Logika sederhana tentang redenominasi
Kalau denger uang 1000 rupiah menjadi 1 rupiah?
Yang terbayang memang daya beli kita menurun 1000 kali lipat, tetapi ternyata nggak seperti itu kok. Redenominasi ternyata penyederhanaan nilai uang, jadi biar nggak ribet aja, naik angkot dulunya 2000, sekarang jadi 2 rupiah. Tetapi sama aja, sama sekali nggak bikin kita harus punya uang 2juta dulu (yang sama dengan 2000 sekarang) untuk naik angkot.
Tapi kan pernah terjadi di Indonesia, pemotongan uang pada jaman Soekarno (1959)?
Betul, itu namanya SANERING, dan memang benar sanering itu membuat uang menurun nilainya. Saat itu 1000 menjadi 100, daya beli uang berkurang 10 kali lipat
Memangnya ada negara lain yang sudah melakukan redenominasi?
1. Turki (tahun 2005) –> memotong 6 digit (1 juta menjadi 1)
2. Rumania (tahun 2005) –> memotong 4 digit (10000 menjadi 1)

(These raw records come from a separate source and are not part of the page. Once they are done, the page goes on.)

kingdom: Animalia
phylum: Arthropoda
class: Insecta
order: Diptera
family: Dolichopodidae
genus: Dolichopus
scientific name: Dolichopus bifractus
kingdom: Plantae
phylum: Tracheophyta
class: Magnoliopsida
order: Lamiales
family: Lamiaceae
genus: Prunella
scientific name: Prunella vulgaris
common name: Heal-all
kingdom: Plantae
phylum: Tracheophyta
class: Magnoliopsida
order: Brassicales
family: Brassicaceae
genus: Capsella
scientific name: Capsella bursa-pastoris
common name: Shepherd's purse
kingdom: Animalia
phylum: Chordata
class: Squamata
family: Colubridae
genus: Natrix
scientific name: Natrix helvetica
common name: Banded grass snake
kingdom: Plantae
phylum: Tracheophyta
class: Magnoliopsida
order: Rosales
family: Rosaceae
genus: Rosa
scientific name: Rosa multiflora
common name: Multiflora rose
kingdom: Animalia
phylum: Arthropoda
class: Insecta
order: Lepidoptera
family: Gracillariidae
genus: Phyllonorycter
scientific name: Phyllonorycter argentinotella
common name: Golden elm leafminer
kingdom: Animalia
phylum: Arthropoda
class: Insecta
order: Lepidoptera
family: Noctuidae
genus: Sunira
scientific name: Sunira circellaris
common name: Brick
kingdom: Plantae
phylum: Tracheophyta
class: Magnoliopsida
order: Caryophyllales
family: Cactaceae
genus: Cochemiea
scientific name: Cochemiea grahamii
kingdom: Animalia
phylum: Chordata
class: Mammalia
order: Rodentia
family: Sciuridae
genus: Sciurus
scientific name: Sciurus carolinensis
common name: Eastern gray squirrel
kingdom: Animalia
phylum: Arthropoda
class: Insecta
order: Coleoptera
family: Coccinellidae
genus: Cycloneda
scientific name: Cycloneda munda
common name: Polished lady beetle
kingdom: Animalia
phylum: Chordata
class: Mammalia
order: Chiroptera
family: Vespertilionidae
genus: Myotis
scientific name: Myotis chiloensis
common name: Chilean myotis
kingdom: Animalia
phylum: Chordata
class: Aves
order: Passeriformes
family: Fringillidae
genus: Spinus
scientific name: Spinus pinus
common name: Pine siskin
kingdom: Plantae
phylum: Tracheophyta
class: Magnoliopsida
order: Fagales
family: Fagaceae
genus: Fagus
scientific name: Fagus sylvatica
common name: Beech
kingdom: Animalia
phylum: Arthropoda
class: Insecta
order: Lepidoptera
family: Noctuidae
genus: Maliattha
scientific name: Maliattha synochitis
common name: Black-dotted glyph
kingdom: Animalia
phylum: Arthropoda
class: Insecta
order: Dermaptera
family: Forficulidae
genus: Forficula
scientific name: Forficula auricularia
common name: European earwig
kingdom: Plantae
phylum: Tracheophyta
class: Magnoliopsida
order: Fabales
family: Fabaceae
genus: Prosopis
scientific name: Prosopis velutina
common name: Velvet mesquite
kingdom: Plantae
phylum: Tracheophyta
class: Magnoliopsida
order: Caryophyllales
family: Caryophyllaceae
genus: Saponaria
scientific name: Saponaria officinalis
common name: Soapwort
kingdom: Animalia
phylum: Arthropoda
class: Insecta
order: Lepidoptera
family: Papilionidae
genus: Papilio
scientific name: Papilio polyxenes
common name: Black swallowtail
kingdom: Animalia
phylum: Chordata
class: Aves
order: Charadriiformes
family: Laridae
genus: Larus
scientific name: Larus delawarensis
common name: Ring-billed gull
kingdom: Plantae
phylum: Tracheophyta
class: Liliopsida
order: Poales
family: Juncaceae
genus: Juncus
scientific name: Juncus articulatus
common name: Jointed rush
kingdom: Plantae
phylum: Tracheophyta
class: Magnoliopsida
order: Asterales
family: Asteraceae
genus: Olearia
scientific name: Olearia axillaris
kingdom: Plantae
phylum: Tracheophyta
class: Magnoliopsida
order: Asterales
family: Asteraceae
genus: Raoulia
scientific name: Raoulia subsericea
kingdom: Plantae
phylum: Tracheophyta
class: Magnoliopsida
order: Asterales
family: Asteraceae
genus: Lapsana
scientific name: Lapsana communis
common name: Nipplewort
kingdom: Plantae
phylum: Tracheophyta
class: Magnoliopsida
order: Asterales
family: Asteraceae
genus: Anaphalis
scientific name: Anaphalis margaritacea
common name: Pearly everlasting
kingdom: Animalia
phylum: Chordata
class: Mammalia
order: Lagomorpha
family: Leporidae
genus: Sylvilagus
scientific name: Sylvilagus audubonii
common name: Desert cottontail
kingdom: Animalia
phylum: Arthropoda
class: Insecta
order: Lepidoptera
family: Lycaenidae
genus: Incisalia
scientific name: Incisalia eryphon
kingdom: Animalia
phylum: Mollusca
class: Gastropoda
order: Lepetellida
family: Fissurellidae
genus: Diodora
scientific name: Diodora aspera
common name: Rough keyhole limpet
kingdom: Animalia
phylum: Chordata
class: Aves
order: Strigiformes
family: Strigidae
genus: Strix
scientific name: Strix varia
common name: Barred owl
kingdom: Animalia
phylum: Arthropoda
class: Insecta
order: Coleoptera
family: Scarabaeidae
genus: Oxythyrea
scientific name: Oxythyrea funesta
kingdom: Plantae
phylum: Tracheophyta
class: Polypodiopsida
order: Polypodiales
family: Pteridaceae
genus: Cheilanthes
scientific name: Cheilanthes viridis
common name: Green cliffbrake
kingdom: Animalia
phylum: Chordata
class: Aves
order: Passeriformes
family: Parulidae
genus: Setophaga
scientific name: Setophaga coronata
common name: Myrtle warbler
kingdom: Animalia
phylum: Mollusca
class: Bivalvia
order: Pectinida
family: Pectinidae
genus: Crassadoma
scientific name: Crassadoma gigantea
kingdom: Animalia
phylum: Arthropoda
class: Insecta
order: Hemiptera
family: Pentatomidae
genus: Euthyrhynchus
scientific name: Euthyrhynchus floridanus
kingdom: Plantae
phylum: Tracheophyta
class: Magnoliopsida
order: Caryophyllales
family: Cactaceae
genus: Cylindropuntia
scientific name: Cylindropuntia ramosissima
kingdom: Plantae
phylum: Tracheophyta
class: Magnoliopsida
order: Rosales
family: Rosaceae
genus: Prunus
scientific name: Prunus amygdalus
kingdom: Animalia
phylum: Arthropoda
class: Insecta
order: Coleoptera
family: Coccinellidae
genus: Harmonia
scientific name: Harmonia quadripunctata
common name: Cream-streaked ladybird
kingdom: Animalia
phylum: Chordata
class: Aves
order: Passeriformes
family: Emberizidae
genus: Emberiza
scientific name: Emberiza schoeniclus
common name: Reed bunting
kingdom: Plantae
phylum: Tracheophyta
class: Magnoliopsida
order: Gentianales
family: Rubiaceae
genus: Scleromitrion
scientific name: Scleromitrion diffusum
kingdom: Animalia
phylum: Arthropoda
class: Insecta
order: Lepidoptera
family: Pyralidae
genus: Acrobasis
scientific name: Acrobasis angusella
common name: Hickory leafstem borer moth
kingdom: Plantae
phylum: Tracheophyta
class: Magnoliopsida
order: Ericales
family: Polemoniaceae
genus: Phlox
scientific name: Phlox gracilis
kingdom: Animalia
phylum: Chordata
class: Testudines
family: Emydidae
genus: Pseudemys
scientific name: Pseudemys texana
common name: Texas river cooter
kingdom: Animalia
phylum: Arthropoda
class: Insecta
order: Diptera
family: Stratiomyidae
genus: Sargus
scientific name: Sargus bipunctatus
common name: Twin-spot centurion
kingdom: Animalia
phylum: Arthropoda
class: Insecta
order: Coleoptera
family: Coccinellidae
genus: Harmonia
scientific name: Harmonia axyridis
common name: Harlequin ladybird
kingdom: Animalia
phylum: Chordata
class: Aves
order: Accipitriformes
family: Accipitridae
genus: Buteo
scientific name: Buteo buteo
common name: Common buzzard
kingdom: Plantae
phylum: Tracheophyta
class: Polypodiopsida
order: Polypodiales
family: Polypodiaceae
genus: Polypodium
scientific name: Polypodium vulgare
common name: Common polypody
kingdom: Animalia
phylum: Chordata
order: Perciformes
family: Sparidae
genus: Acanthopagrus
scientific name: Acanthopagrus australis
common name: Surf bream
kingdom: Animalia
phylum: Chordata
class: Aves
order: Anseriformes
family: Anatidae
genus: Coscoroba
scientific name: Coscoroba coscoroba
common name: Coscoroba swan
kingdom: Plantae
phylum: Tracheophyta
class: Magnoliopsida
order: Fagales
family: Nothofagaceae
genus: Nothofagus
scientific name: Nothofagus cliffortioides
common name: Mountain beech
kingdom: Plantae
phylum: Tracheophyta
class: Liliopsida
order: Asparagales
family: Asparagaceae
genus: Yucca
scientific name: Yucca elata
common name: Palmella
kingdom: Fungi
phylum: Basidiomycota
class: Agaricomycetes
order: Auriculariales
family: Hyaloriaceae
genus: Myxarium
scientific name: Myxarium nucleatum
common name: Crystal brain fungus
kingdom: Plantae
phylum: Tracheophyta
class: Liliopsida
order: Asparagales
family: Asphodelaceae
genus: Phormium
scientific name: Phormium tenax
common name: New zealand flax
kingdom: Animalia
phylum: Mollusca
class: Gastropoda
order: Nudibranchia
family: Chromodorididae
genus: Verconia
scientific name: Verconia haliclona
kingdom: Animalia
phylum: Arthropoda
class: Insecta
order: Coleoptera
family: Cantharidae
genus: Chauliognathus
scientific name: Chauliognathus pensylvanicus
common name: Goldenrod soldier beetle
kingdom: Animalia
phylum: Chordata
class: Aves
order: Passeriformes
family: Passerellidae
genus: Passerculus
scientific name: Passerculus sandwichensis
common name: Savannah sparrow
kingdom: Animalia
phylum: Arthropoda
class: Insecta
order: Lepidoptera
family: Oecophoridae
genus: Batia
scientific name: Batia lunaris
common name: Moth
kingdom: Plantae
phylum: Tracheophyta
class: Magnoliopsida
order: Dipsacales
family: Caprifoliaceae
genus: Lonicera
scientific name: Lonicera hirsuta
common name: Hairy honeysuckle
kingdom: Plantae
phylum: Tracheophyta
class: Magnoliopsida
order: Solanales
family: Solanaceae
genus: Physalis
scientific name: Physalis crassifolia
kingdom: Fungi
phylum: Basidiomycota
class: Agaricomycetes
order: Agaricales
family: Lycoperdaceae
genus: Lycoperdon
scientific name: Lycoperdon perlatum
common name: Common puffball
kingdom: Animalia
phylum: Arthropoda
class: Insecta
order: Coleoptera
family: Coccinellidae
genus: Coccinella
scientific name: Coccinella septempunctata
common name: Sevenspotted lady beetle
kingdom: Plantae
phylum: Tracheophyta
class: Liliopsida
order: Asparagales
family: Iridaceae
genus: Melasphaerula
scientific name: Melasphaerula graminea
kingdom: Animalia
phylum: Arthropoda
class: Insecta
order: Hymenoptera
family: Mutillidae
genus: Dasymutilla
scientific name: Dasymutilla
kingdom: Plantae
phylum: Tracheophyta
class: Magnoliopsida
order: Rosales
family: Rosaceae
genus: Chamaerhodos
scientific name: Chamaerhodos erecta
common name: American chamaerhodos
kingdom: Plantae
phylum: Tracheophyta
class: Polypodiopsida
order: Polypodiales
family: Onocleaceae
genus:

3. Zimbabwe (tahun 2008) —> memotong 10 digit (10 M menjadi 1)
Kenapa setuju dengan redenominasi?
1. Lebih bergengsi, misal= 1 dolar sekarang 9000 rupiah, tapi bila redenominasi 1 dolar = 9 rupiah nah nilai mata uang kitapun tampak terlihat lebih sedikit selisihnya dengan mata uang asing
2. Lebih efisien dalam memakai kalkulator, hemat kertas struk dan hemat tinta, hemat memori komputer.
3. Redenominasi membuktikan ekonomi Indonesia stabil, karena hanya bisa dilakukan pada saat inflasi rendah.
4. Uang kertas 100.000 rupiah adalah mata uang kedua terbesar digitnya di dunia, setelah 500.000 Dong Vietnam
5. dan yang pasti harga barang-barang Nampak (heheheh cuma nampak aja tapi kenyataan beda) lebih murah, bayangkan pisang goreng harganya 1/2 rupiah kembali lagi ke jaman kakek kita dulu!!
Kenapa nggak setuju atas isu redenominasi saat ini?
1. Masyarakat panik karena takut nilai uang yang dimiliki menurun, membelanjakan uangnya, inflasi menjadi tinggi.
2. Bukan sesuatu yang urgent bagi Indonesia untuk redenominasi, tetapi mungkin ada motivasi lain menebar isu ini
3. Bakalan ada biaya untuk cetak uang yang baru
4. Bagaimana dengan harga 1500? Apakah menjadi 1 rupiah 5 sen? Jadi kita kembali mengenal “sen” dong? Atau mungkin malah dibulatkan menjadi 2 rupiah?